Par Elin Noring, Sr. ESG Analyst de Nordea Asset Management

En ce qui concerne les investissements durables, le marché s’est clairement déplacé du «Pourquoi» au «Pourquoi pas ?». Un montant record de 650 billions de dollars s’est déversé dans des fonds axés sur l’ESG l’an dernier, représentant désormais 10 % des actifs des fonds au niveau mondial. Les actifs ESG devraient atteindre 50 trillions de dollars d’ici 2025.1

Alors que nous nous voulons tendre vers un avenir moins carboné, nous comprenons que la décarbonation de nos portefeuilles d’investissement sera une composante vitale de la transition. Cependant, pour que les investisseurs puissent provoquer des changements significatifs, il est essentiel que nous allions au-delà de simples exclusions.

Nous pensons qu’il ne suffit pas de choisir des entreprises durables, nous devons influencer le comportement de celles présentant des performances de durabilité inférieures – comme les grands émetteurs de carbone du le secteur minier. L’actionnariat actif, qui consiste à utiliser à la fois l’engagement et le vote pour influencer les entreprises, demeure donc indispensable.

Impacter les entreprises « sales »

Le cuivre, par exemple, est un métal essentiel pour une transition énergétique propre. Le cuivre est essentiel pour les panneaux solaires, les éoliennes, les véhicules électriques et le stockage de batteries, et il est largement utilisé dans la fabrication de câbles et fils électriques, la plomberie et d’autres équipements électroniques.3

Alors que des quantités records de cuivre devront être extraites afin de permettre la décarbonation à grande échelle de l’économie mondiale dans les années à venir, est-il possible pour les investisseurs ESG d’avoir un impact positif sur la durabilité des entreprises opérant dans cet espace ?
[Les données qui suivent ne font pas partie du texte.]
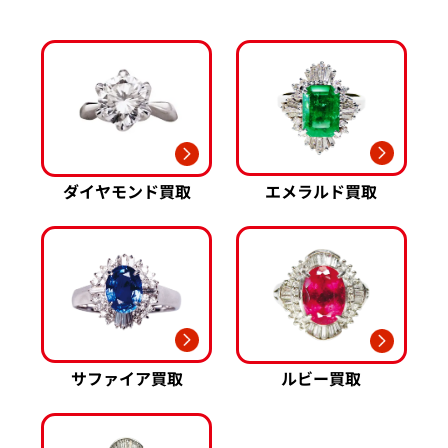
ゾーネ 買取
Pt950 買取
パネライ 買取
Pt900 買取
ブルガリ 買取
Pt850 買取
フランク ミュラー 買取
Pt&Pm 買取
IWC 買取
銀･シルバー 買取
買取可能な商品をもっと見る
パラジウム 買取
エメラルド買取
ダイヤモンド買取
サファイア買取
ルビー買取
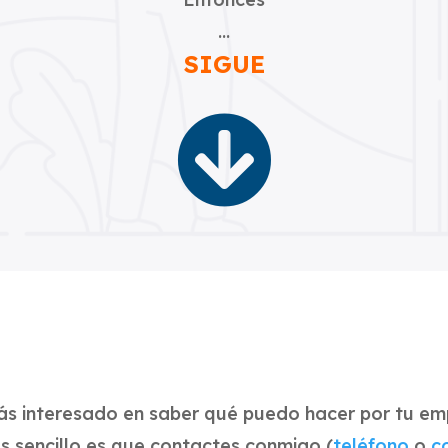
…
SIGUE

tás interesado en saber qué puedo hacer por tu em
s sencillo es que contactes conmigo (
teléfono
o
c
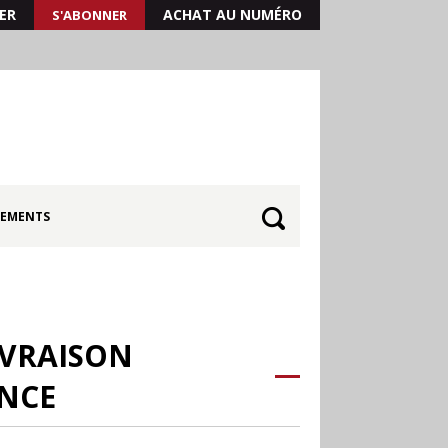
ER
ACHAT AU NUMÉRO
S'ABONNER
EMENTS
IVRAISON
ANCE
30.06
Canicule : les
soldes d’été prolongés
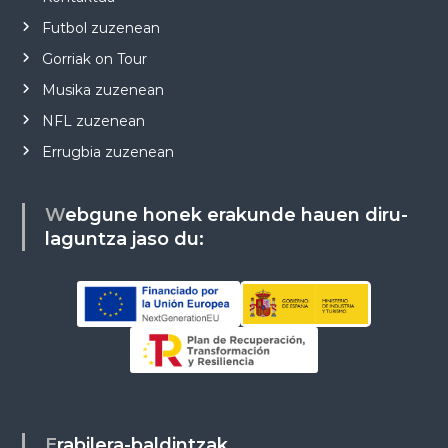
Futbol zuzenean
Gorriak on Tour
Musika zuzenean
NFL zuzenean
Errugbia zuzenean
Webgune honek erakunde hauen diru-
laguntza jaso du:
Erabilera-baldintzak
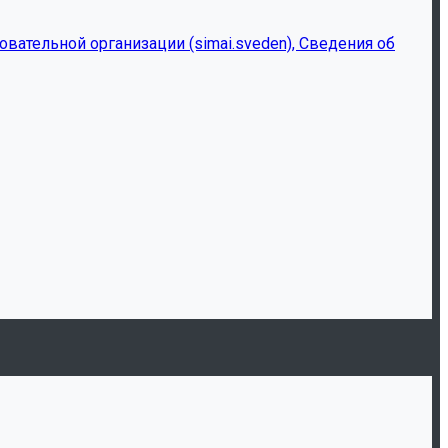
ательной организации (simai.sveden), Сведения об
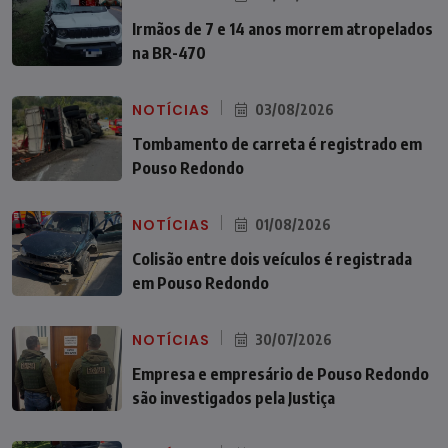
Irmãos de 7 e 14 anos morrem atropelados
na BR-470
NOTÍCIAS
03/08/2026
Tombamento de carreta é registrado em
Pouso Redondo
NOTÍCIAS
01/08/2026
Colisão entre dois veículos é registrada
em Pouso Redondo
NOTÍCIAS
30/07/2026
Empresa e empresário de Pouso Redondo
são investigados pela Justiça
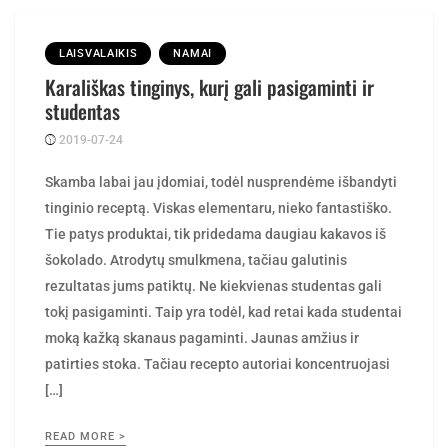
LAISVALAIKIS
NAMAI
Karališkas tinginys, kurį gali pasigaminti ir
studentas
2019-07-24
Posted
rasytojas
by
Skamba labai jau įdomiai, todėl nusprendėme išbandyti
tinginio receptą. Viskas elementaru, nieko fantastiško.
Tie patys produktai, tik pridedama daugiau kakavos iš
šokolado. Atrodytų smulkmena, tačiau galutinis
rezultatas jums patiktų. Ne kiekvienas studentas gali
tokį pasigaminti. Taip yra todėl, kad retai kada studentai
moką kažką skanaus pagaminti. Jaunas amžius ir
patirties stoka. Tačiau recepto autoriai koncentruojasi
[…]
READ MORE >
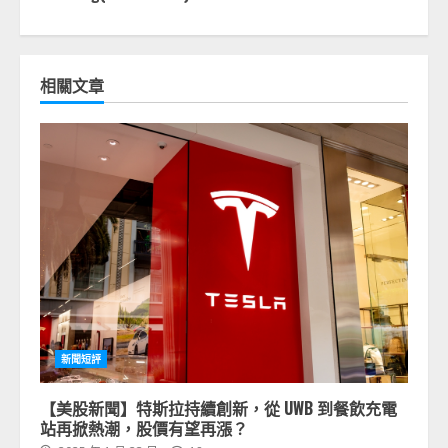
相關文章
新聞短評
【美股新聞】特斯拉持續創新，從 UWB 到餐飲充電
站再掀熱潮，股價有望再漲？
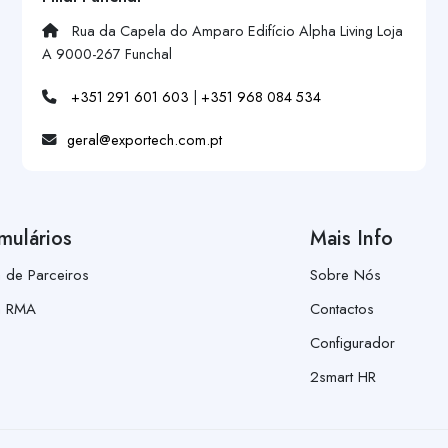
Rua da Capela do Amparo Edifício Alpha Living Loja
A 9000-267 Funchal
+351 291 601 603
|
+351 968 084 534
geral@exportech.com.pt
mulários
Mais Info
a de Parceiros
Sobre Nós
a RMA
Contactos
Configurador
2smart HR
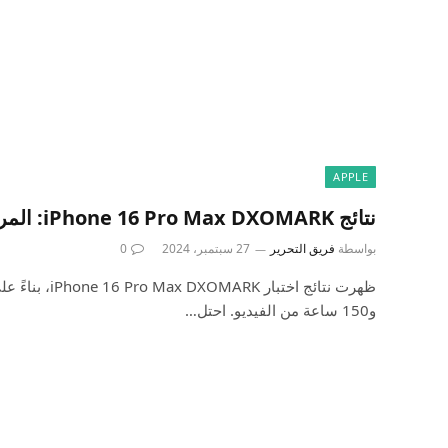
APPLE
نتائج iPhone 16 Pro Max DXOMARK: المرتبة رقم 4 بشكل عام
بواسطة
فريق التحرير
27 سبتمبر، 2024
0
و150 ساعة من الفيديو. احتل…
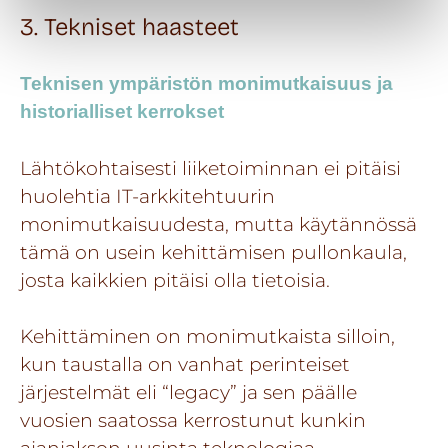
3. Tekniset haasteet
Teknisen ympäristön monimutkaisuus ja
historialliset kerrokset
Lähtökohtaisesti liiketoiminnan ei pitäisi
huolehtia IT-arkkitehtuurin
monimutkaisuudesta, mutta käytännössä
tämä on usein kehittämisen pullonkaula,
josta kaikkien pitäisi olla tietoisia.
Kehittäminen on monimutkaista silloin,
kun taustalla on vanhat perinteiset
järjestelmät eli “legacy” ja sen päälle
vuosien saatossa kerrostunut kunkin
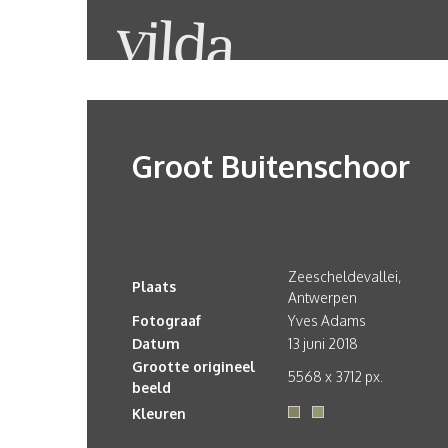
Groot Buitenschoor
Zeescheldevallei,
Plaats
Antwerpen
Fotograaf
Yves Adams
Datum
13 juni 2018
Grootte origineel
5568 x 3712 px.
beeld
Kleuren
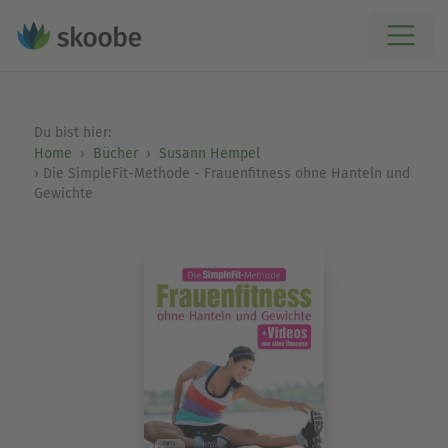
Du bist hier:
Home
Bücher
Susann Hempel
Die SimpleFit-Methode - Frauenfitness ohne Hanteln und
Gewichte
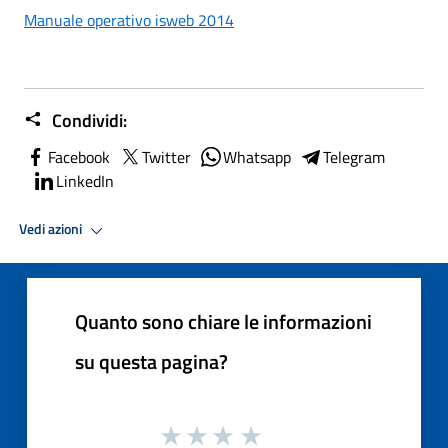
Manuale operativo isweb 2014
Condividi:
Facebook
Twitter
Whatsapp
Telegram
LinkedIn
Vedi azioni
Quanto sono chiare le informazioni
su questa pagina?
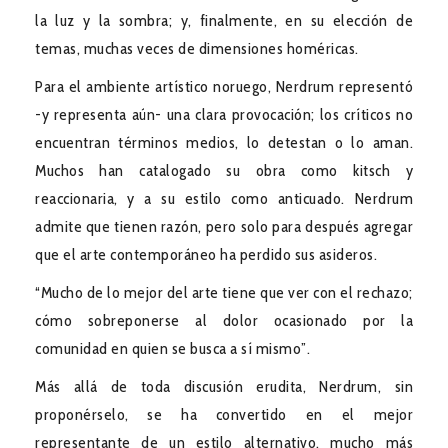
la luz y la sombra; y, finalmente, en su elección de
temas, muchas veces de dimensiones homéricas.
Para el ambiente artístico noruego, Nerdrum representó
-y representa aún- una clara provocación; los críticos no
encuentran términos medios, lo detestan o lo aman.
Muchos han catalogado su obra como kitsch y
reaccionaria, y a su estilo como anticuado. Nerdrum
admite que tienen razón, pero solo para después agregar
que el arte contemporáneo ha perdido sus asideros.
“Mucho de lo mejor del arte tiene que ver con el rechazo;
cómo sobreponerse al dolor ocasionado por la
comunidad en quien se busca a sí mismo”.
Más allá de toda discusión erudita, Nerdrum, sin
proponérselo, se ha convertido en el mejor
representante de un estilo alternativo, mucho más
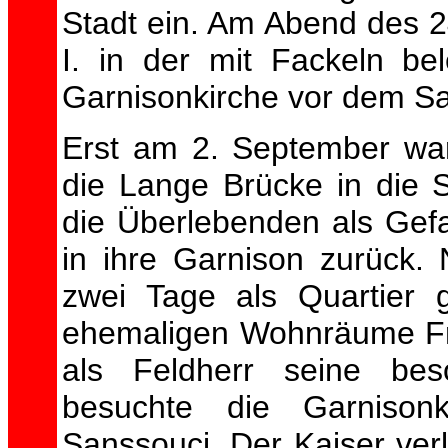
Stadt ein. Am Abend des 
I. in der mit Fackeln be
Garnisonkirche vor dem Sa
Erst am 2. September wa
die Lange Brücke in die S
die Überlebenden als Gef
in ihre Garnison zurück.
zwei Tage als Quartier g
ehemaligen Wohnräume Fri
als Feldherr seine bes
besuchte die Garnison
Sanssouci. Der Kaiser ver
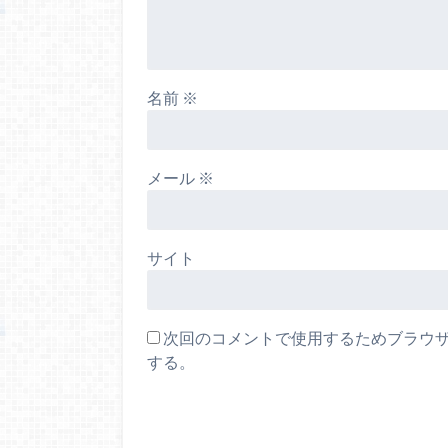
名前
※
メール
※
サイト
次回のコメントで使用するためブラウ
する。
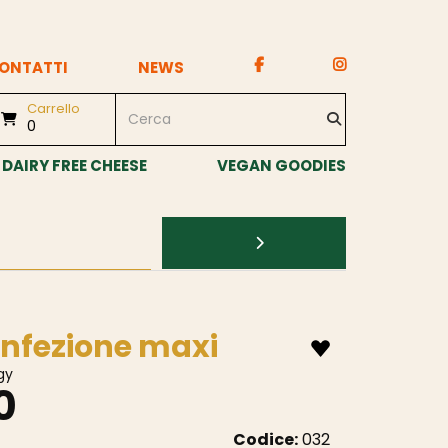
ONTATTI
NEWS
Carrello
0
DAIRY FREE CHEESE
VEGAN GOODIES
onfezione maxi
gy
0
Codice:
032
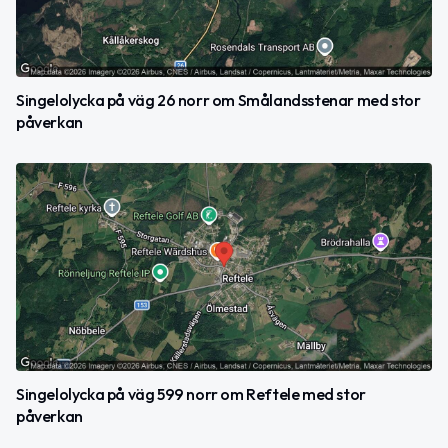
Singelolycka på väg 26 norr om Smålandsstenar med stor
påverkan
Singelolycka på väg 599 norr om Reftele med stor
påverkan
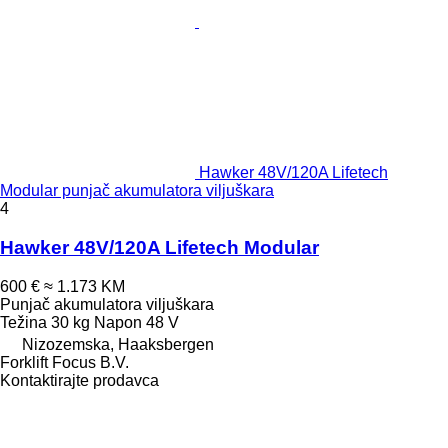
Hawker 48V/120A Lifetech
Modular punjač akumulatora viljuškara
4
Hawker 48V/120A Lifetech Modular
600 €
≈ 1.173 KM
Punjač akumulatora viljuškara
Težina
30 kg
Napon
48 V
Nizozemska, Haaksbergen
Forklift Focus B.V.
Kontaktirajte prodavca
Nous avons récemment rencontré l’entreprise Antofagasta, un des plus grands producteurs de cuivre au monde, pour poursuivre le dialogue sur ses efforts de réduction des émissions de gaz à effet de serre. Cet échange a eu lieu alors que l’entreprise a annoncé qu’elle adoptait de nouveaux objectifs et stratégies de réduction des émissions de carbone à plus long terme. Antofagasta étant récemment entré sur le marché obligataire, nous avons également eu un dialogue exploratoire autour de la pertinence des structures d’obligations vertes ou liées à la durabilité pour les émissions futures.

Antofagasta nous a informés qu’ils publieraient prochainement un rapport conforme aux recommandations du Groupe de travail sur les divulgations financières liées au climat (Task Force on Climate Related Financial Disclosures), qui soulignera l’alignement de leurs opérations sur divers scénarios climatiques. Nous restons également en dialogue sur leur stratégie climatique et continuerons à faire pression sur ses progrès en matière de décarbonation. Dans l’ensemble, les progrès réalisés par Antofagasta en ce qui concerne les risques climatiques et d’autres éléments ESG nous ont récemment amenés à améliorer notre score ESG interne de B+ à A.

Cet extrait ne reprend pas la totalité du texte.